To remedy this situation, they setup a test management system which manages the lifecycle of automated tests. It’s composed of several agents which monitor and assign test quality statuses. For instance, when new tests are created, they are not released immediately to run against everyone’s check-ins, but run against a few check-ins to judge the integrity of the test. If the test fails, it goes back to the author to improve.

Facebook test lifecycle

If a passing test starts to fail, an agent, FailBot marks the test as failing, and assigns a task to the owner of the test to fix it. If a test fails and passes sporadically, another agent, GreenWarden, marks it as a test of unknown quality and the owner needs to fix it. If a test keeps failing, it will get moved to the disabled state, and the owner gets 5 days to fix it. If it starts passing again, its status gets promoted, else it gets deleted after a month. This prevents the failing tests from getting out of hand and overwhelming developers, and eventually, test failures being ignored when checking in code.

Facebook test bots and wardens
Slides can be found here by the way.

This system improves the development process by maintaining the integrity of the test suite and ensuring people take can afford to take test failures seriously. It’s a great example of how to shift an intelligent process from humans to machines, but also highlights an advantage of using machines, which is the ability to scale.

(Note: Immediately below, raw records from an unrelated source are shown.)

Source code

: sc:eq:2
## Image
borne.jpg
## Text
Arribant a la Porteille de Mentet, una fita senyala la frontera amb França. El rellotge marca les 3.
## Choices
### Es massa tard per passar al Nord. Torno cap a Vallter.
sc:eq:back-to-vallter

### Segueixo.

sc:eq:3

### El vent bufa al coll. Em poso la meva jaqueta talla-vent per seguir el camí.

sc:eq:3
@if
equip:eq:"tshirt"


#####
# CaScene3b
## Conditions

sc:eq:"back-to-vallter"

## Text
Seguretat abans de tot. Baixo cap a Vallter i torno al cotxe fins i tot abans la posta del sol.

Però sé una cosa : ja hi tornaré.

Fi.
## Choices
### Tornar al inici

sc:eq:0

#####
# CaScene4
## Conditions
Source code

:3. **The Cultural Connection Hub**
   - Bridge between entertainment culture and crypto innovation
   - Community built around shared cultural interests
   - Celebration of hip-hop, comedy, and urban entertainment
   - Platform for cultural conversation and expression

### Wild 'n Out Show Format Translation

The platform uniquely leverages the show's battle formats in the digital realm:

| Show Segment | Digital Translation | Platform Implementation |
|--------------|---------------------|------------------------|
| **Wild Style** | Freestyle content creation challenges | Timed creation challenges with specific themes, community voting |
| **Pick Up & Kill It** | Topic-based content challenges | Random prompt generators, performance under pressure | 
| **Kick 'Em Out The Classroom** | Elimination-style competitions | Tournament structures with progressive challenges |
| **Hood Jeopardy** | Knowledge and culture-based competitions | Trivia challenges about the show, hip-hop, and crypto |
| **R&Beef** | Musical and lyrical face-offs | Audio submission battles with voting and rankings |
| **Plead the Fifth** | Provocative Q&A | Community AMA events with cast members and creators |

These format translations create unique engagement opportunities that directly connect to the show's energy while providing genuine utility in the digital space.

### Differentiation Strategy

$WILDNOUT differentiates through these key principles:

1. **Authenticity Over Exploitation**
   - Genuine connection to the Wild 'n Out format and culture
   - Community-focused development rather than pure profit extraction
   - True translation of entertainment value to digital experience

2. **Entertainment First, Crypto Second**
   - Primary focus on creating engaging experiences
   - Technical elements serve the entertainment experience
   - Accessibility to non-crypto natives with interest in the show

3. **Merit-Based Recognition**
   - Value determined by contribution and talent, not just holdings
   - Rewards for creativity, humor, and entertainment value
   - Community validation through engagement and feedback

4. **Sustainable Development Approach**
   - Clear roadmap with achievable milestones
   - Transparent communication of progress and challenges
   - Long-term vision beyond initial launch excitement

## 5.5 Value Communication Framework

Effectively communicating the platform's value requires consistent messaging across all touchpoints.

Writing this post also made me ponder why I had classified this system as an application of artificial intelligence. I believe the key lies in transferring activities requiring some degree of judgement to machines. We have already allocated test execution to computers with test automation, but in this case, it is test management which has been delegated. I will dig into this topic more in a future post I am working on, about qualifiers for AI applied to testing. 

Overall, this talk was a pretty fascinating insight into Facebook’s development world, with some great concepts that can be applied to any development environment.

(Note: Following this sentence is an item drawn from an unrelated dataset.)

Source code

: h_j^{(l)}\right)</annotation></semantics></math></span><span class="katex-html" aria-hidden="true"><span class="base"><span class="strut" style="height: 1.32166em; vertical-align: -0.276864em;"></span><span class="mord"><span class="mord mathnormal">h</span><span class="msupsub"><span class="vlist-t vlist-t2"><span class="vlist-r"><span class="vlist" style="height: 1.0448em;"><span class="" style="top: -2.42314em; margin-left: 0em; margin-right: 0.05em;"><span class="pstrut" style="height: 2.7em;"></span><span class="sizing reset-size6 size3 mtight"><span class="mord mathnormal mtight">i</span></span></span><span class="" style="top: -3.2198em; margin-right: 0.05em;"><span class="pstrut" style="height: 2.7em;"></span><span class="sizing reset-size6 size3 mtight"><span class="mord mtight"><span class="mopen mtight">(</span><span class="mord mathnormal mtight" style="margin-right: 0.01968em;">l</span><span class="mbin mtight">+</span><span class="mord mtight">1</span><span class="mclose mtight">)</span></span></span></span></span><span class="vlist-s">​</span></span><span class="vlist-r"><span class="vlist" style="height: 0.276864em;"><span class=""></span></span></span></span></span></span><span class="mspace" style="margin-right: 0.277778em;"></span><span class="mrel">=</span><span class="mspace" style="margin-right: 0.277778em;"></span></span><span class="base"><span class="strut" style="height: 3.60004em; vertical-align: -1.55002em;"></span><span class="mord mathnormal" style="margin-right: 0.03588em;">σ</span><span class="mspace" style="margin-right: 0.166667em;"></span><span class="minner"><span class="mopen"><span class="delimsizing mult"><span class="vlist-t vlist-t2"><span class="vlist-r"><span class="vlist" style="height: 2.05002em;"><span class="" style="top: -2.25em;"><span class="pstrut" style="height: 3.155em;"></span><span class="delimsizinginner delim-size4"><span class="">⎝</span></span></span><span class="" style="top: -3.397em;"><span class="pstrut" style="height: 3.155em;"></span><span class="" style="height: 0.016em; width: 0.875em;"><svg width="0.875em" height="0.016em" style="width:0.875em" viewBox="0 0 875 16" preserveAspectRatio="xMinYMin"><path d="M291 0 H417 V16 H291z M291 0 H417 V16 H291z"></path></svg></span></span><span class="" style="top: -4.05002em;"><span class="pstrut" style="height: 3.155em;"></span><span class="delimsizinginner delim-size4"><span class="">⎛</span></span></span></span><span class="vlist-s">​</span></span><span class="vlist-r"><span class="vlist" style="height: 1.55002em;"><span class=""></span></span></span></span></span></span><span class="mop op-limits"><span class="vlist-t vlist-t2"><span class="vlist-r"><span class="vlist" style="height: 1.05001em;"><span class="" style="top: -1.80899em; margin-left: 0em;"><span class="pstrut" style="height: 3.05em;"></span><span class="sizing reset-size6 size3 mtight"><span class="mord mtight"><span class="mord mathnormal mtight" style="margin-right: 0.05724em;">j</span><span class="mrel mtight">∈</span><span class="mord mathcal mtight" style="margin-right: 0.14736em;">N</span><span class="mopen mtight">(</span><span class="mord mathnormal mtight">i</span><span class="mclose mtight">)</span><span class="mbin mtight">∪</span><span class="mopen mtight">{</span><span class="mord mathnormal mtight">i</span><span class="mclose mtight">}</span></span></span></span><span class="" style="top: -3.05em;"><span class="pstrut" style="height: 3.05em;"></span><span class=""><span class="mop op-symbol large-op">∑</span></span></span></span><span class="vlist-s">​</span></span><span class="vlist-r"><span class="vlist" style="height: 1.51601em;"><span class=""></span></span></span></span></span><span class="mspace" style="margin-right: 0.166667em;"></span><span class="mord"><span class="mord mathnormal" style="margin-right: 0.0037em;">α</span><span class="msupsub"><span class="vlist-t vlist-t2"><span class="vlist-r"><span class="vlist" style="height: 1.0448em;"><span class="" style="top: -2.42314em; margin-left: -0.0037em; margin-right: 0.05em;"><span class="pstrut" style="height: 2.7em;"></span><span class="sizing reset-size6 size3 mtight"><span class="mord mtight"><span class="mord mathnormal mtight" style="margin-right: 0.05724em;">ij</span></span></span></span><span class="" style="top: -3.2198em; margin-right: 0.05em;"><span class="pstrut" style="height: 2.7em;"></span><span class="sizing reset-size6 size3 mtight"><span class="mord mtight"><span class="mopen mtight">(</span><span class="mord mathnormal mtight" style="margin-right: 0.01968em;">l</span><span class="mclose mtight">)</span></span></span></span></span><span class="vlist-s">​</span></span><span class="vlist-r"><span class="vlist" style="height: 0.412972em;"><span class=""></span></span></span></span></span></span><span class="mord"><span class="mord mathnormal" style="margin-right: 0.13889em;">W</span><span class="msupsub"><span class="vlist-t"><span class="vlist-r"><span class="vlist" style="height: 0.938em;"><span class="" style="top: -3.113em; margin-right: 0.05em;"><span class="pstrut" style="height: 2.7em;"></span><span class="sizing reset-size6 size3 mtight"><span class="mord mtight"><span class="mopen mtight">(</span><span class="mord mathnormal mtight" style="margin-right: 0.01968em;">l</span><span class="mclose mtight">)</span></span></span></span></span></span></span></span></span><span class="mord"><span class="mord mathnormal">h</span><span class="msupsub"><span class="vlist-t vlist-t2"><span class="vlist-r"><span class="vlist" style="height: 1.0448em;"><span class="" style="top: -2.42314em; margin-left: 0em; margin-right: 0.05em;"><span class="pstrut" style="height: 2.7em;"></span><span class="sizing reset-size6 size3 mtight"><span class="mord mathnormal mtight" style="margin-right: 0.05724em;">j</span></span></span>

What Google has to say on AI in Testing

This week, the Google test blog newsletter was about GTAC, the Google Test Automation Conference. I found this session on AI applied to testing really relevant to:

Free Tests Are Better Than Free Bananas: Using Data Mining and Machine Learning To Automate Real-Time Production Monitoring (Celal Ziftci of Google)

The session was about Google’s assertion framework which runs against their production logfiles. The framework runs on real time logs, checking for inconsistencies. Examples of meaningful assertions:

transaction.id > 0, transaction.date != null.

If any assertions fail, a notification is sent to a developer to take some kind of action. Usually a developer would have to design assertions, but now they use a tool to assist.

Daikon invariant detector identifies invariants (rules which are always true for a certain section of code). Although Daikon has been designed to analyse code, they have modified it to work on data like logfiles. Daikon starts with a set of hypotheses about what your input will look like, and as you push data through it, it eliminates those which prove to be false. The rules identified can be used as assertions, thereby automatically generating test cases. These test cases still need a developer to determine value and validity, however.

The other technique they use is Association Rule Learning, which finds relationships between different data items, e.g.

when country is uk, time zone is +0

These, too, are added into the assertion framework to identify issues occurring in production.

In this case, the work that developers used to do in defining test cases is now being done by machines. But human beings are still needed to made a decision on whether the identified rules make sense and add value or not.

The AI system, at times, identifies trivial rules, but is also capable of identifying complex relationships that would be less obvious to humans.